■ **Texte donné**
XX. — Éternité encore.

Né d’un germe venu d’un autre germe, y a-t-il eu une succession continuelle, un développement sans fin de ces germes, et toute la nature a-t-elle toujours existé par une suite nécessaire de cet Être suprême qui existait de lui-même ? Si je n’en croyais que mon faible entendement, je dirais : Il me paraît que la nature a toujours été animée. Je ne puis concevoir que la cause qui agit continuellement et visiblement sur elle, pouvant agir dans tous les temps, n’ait pas agi toujours. Une éternité d’oisiveté dans l’être agissant et nécessaire me semble incompatible. Je suis porté à croire que le monde est toujours émané de cette cause primitive et nécessaire, comme la lumière émane du soleil. Par quel enchaînement d’idées me vois-je toujours entraîné à croire éternelles les œuvres de l’Être éternel ? Ma conception, toute pusillanime qu’elle est, a la force d’atteindre à l’être nécessaire existant par lui-même, et n’a pas la force de concevoir le néant. L’existence d’un seul atome me semble prouver l’éternité de l’existence ; mais rien ne me prouve le néant. Quoi ! il y aurait eu le rien dans l’espace où est aujourd’hui quelque chose ? Cela me paraît incompréhensible. Je ne puis admettre ce rien, à moins que la révélation ne vienne fixer mes idées, qui s’emportent au delà des temps.

Je sais bien qu’une succession infinie d’êtres qui n’auraient point d’origine est aussi absurde : Samuel Clarke le démontre assez[1] ; mais il n’entreprend pas seulement d’affirmer que Dieu n’ait pas tenu cette chaîne de toute éternité ; il n’ose pas dire qu’il ait été si longtemps impossible à l’Être éternellement actif de dé-

  1. Il ne peut être question ici que d’une impossibilité métaphysique. Or, pourquoi cette suite de phénomènes qui se succèdent indéfiniment suivant une certaine loi, et qui, à partir de chaque instant, forment une chaîne indéfinie dans le passé comme dans l’avenir, serait-elle impossible à concevoir ? N’avons-nous pas l’idée claire d’un corps se mouvant dans une courbe infinie, d’une série de termes s’étendant indéfiniment dans les deux sens, à quelque terme qu’on la prenne ? Cette succession indéfinie de phénomènes ne peut donc effrayer un homme familiarisé avec les idées mathématiques. (K.)

■ **Consigne 1**
Résumez le texte sur l'éternité en deux phrases.
■ **Consigne 2**
Recopiez sans rien changer le passage du texte sur l'éternité qui va de « 1. Il ne peut » jusqu'à « idées mathématiques. (K.) ».

■ **Données fournies**

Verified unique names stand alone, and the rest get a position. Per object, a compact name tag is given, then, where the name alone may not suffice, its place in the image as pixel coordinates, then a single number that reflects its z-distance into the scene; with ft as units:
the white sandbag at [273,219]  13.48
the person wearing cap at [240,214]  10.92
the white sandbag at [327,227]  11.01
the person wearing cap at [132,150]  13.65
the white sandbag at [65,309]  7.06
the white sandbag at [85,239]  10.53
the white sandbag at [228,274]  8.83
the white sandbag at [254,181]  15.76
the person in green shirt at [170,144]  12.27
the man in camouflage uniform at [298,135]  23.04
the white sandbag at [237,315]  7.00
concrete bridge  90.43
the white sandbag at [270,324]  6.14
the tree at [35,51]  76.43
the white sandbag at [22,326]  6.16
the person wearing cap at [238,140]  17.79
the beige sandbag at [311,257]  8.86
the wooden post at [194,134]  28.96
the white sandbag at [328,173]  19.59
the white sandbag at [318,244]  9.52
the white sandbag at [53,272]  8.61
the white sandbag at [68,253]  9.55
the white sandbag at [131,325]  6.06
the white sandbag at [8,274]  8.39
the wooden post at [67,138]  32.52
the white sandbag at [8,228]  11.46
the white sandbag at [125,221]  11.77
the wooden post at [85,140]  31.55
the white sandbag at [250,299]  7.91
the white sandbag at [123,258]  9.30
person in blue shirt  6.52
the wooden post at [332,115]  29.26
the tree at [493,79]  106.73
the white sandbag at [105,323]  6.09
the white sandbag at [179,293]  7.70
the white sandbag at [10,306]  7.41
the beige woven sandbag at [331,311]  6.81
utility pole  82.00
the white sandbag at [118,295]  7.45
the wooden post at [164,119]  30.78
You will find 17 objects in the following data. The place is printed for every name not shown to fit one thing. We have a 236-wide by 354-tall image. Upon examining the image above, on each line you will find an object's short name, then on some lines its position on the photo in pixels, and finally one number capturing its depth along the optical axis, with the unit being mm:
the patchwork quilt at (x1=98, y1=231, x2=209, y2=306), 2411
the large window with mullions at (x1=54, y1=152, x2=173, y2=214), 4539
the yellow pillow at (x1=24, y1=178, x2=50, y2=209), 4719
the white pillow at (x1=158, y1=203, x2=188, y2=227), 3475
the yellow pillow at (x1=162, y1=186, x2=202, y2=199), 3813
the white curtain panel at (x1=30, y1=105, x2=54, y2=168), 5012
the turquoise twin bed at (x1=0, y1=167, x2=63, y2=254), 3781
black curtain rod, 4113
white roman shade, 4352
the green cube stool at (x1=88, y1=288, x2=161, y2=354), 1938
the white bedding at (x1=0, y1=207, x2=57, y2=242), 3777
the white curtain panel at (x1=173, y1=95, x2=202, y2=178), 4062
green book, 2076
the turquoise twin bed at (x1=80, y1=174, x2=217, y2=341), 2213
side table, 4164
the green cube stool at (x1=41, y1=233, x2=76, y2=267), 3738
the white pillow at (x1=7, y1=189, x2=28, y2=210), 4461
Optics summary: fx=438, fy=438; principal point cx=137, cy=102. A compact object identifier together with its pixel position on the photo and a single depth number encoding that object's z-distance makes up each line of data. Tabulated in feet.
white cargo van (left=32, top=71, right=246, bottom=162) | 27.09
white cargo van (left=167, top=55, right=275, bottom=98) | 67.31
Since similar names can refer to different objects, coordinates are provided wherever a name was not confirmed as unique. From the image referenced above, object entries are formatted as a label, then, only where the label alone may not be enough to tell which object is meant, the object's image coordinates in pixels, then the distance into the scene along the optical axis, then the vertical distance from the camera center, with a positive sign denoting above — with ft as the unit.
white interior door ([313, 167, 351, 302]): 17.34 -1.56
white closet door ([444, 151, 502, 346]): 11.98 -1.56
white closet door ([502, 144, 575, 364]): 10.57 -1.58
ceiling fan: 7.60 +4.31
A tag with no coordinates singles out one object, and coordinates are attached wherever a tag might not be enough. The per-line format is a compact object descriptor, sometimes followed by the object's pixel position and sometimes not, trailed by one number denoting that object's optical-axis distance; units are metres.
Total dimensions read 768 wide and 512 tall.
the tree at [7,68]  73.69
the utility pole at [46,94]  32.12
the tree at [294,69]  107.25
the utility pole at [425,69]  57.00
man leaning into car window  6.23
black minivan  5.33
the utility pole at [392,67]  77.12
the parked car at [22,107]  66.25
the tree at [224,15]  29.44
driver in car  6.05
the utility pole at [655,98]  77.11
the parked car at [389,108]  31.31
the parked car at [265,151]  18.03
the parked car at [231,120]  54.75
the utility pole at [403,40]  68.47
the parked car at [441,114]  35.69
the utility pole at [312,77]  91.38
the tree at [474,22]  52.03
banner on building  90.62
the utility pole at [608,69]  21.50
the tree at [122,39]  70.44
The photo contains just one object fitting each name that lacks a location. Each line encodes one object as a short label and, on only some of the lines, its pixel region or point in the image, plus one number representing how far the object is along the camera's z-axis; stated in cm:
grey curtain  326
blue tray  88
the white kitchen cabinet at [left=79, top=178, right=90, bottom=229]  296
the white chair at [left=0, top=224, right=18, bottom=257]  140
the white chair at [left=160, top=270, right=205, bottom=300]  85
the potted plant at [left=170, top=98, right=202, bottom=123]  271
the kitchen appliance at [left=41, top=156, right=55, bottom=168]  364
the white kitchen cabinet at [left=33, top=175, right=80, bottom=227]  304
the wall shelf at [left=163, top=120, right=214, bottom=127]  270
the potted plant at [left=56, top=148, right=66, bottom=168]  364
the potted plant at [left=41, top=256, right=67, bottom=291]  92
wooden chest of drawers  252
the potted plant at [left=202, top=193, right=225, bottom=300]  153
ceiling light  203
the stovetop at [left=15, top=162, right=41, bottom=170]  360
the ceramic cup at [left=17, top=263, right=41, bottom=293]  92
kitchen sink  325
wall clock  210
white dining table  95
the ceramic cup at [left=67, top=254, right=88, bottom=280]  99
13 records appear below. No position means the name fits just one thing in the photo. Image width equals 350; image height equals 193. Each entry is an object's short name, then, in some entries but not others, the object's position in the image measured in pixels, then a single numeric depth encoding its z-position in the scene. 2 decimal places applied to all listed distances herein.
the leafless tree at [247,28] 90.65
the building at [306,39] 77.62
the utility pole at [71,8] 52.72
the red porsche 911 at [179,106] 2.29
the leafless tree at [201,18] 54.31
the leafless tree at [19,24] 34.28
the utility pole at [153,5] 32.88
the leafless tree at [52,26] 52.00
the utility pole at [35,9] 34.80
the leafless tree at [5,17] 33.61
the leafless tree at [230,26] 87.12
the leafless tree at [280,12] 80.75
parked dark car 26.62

■ **Réponse attendue 1**
Le texte soutient que la nature semble avoir toujours été animée et que le monde émane depuis toujours de l'Être nécessaire, comme la lumière du soleil, car une éternité d'oisiveté chez cet être paraît incompatible et le néant reste inconcevable. Il admet toutefois, avec Samuel Clarke, qu'une succession infinie d'êtres sans origine est aussi absurde, tandis qu'une note affirme qu'une suite indéfinie de phénomènes ne peut effrayer un homme familiarisé avec les idées mathématiques.

■ **Réponse attendue 2**
1. Il ne peut être question ici que d’une impossibilité métaphysique. Or, pourquoi cette suite de phénomènes qui se succèdent indéfiniment suivant une certaine loi, et qui, à partir de chaque instant, forment une chaîne indéfinie dans le passé comme dans l’avenir, serait-elle impossible à concevoir ? N’avons-nous pas l’idée claire d’un corps se mouvant dans une courbe infinie, d’une série de termes s’étendant indéfiniment dans les deux sens, à quelque terme qu’on la prenne ? Cette succession indéfinie de phénomènes ne peut donc effrayer un homme familiarisé avec les idées mathématiques. (K.)